Tuesday, 4 December 2007

Mouldering on...

20 days and counting....

Last night we had the Christmas Carols on the sound system at the bar during the weekly pot-luck event. Aah! Frank Sinatra 'I'm dreaming of a white Christmas' vied with the South American classic 'Feliz Navidad'. It's getting closer folks.

Finally this morning the rain has stopped and the sun is out again. It is certainly taking a toll on our large sun shade. The grey and green mould is well established over the whole thing and before very long we will have to face the task of removing and scrubbing the entire edifice. Not my favourite job. Last year we resorted to bleach which worked very well but this year we have been recommended to use Oxi-clean, so I'll let you know how we get on.

It is important to get all the mould off in order to prevent any spores coming below once we roll and store it prior to going out sailing again. The spores can spread and I really do not want to deal with a major mould outbreak below decks.

The topside of the boat has been looking rather weary after the long rainy season so cleaning has begun. I am taking it slowly!
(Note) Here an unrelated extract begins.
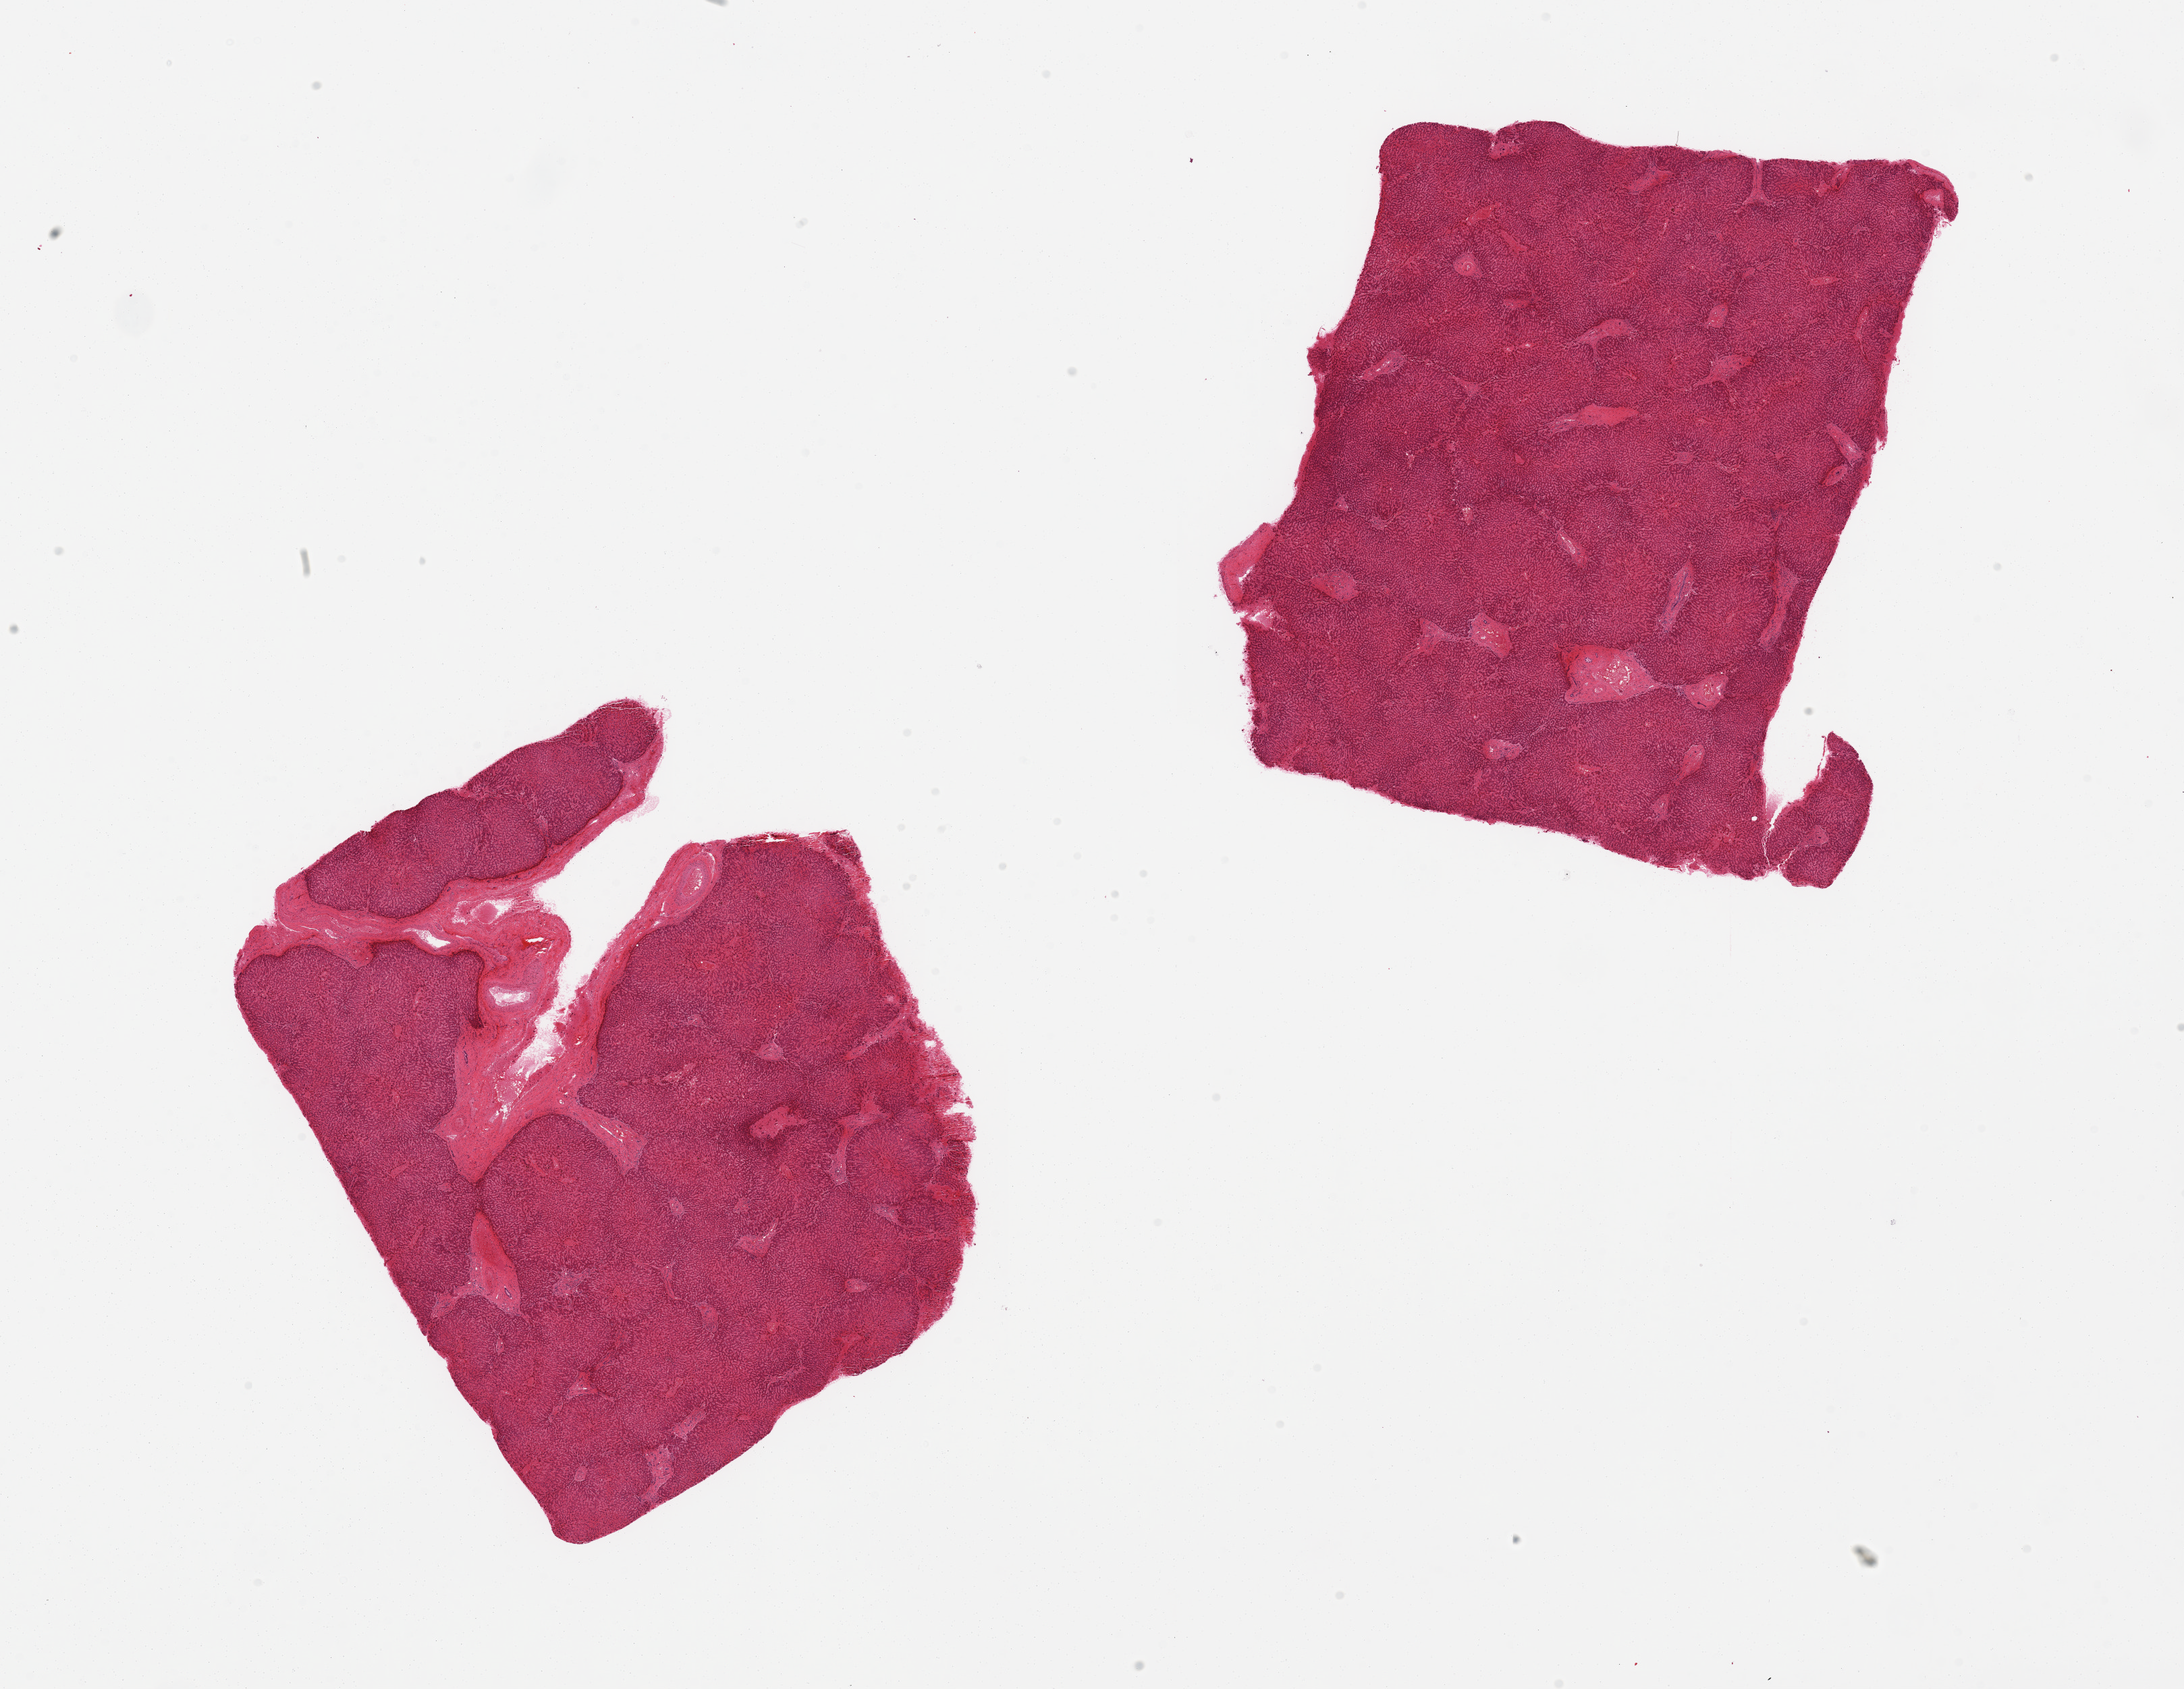
Hematoxylin and eosin (H&E) whole-slide image — whole scanned area (about 25.6 x 19.8 mm, acquisition: 20x scan) shown as a low-resolution overview; PAXgene-fixed, paraffin-embedded tissue; target tissue: liver; donor tissue sample. Donor: male.
Review note (as recorded): 2 pieces, moderate-marked chronic passive congestion ('nutmeg' changes).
The cockpit has come up well and the green slime is starting to be banished piece by piece from the side decks. It is such a grotty job! What is obvious is that we really need to start thinking about repainting the topside where the paint seems to be wearing thin and starting to look a little patchy. that will be a major job I fear.

I notice that the big yankee sail, which is roller furled has some greening on the lower part. Thankfully it seems confined to the UV sacrificial strip. Hopefully that will also respond to a gentle scrub!

We have a couple of small repairs to the teak deck that need doing, finally we have acquired a suitable sized piece of wood and TBH is gearing himself up for some fine woodworking projects.

Below decks have done very well through the humid tropical rainy season, despite no air-conditioning! A little mould growth on the wood that has less access to a good airflow, ie behind doors etc, but really no major problems. I am pleased with the electric fans, they seem to have boosted the natural ventilation enough to keep things well aired below.

This is the end of our third rainy season in the tropics. It is encouraging how well the boat and her contents have stood up to the demanding weather conditions. It shows how well Chuck Paine designed her. He deserves an'Oscar' for this boat in my opinion. Every aspect of life on board appears to have been well thought through and executed. Thank you so much Mr Paine... and a very Merry Christmas!